Build a collaborative whiteboard with low-latency drawing sync and conflict-resilient state.
Quick take: Use local-first drawing with server reconciliation. / Model stroke stream with snapshot + delta recovery.
Production notes: Persist periodic snapshots for fast room hydration. / Backpressure high-frequency events on constrained networks.
TL;DR
Render strokes locally first, sync deltas over low-latency transport, and recover state from snapshot plus operation log.
Steel thread
Draw one stroke, broadcast to collaborator, undo action, and recover identical canvas after reconnect.
C - Collect
- What maximum collaboration room size should V1 support?
- Is strict ordering needed across all tool types?
- Which non-pointer interactions are required for accessibility?
C - Component structure
WhiteboardPage coordinates room and connection state.
CanvasStage renders local and remote strokes.
ToolPanel manages drawing mode and undo/redo commands.
D - Data modeling
Stroke, Layer, Operation, and Snapshot entities.
- Keep append-only operation log with sequence numbers.
- Maintain per-user cursors/presence metadata separately from drawing model.
A - API design
GET /boards/:id/snapshot and GET /boards/:id/ops?since=...
- WebSocket event channels for
stroke.create, operation.undo, presence.update
POST /boards/:id/snapshot for periodic compaction.
O - Optimization
- Batch points into stroke segments to reduce network overhead.
- Use dirty-rectangle rendering for large canvases.
- Provide keyboard shortcuts and text alternatives for tool changes.
Pattern links
realtime-transport-sse-websocket-long-poll for event delivery trade-offs.
optimistic-ui-rollback for local-first drawing and conflict handling.
a11y-testing-strategy-dynamic-uis for non-visual collaboration support.
Failure modes
- Network jitter reorders operations and distorts final stroke shape.

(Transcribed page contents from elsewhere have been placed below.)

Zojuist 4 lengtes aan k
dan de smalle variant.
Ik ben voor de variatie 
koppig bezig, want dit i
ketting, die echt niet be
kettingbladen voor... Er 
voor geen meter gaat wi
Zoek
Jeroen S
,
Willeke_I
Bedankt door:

- Snapshot compaction drops undo history unexpectedly.
- Presence and update announcements overwhelm assistive technologies.
Testing checklist
Testing + Accessibility Rubric
| Category | Level | Requirement | Done When |
|---|
| functional | unit | Incoming events respect sequence and dedupe semantics. | Out-of-order, duplicate, and missing event tests are all covered. |
| functional | integration | Reconnect path correctly hydrates snapshot and applies deltas. | Reconnect test proves no duplicate rows or missing updates. |
| a11y | integration | Live updates are announced without overwhelming screen readers. | Announcement batching and wording pass manual SR checks. |
| a11y | e2e | Focus remains stable when real-time updates occur. | Keyboard-only user can continue primary task uninterrupted. |
Explain it clearly
- Short version: local-first canvas, sequenced ops, reconnect via snapshot + delta.
- Longer version: conflict strategy, compaction policy, and collaboration a11y flow.
Production hardening notes
- Track op delivery latency, sequence-gap events, and reconnect time-to-consistency.
- Gate high-frequency collaboration features for low-end devices.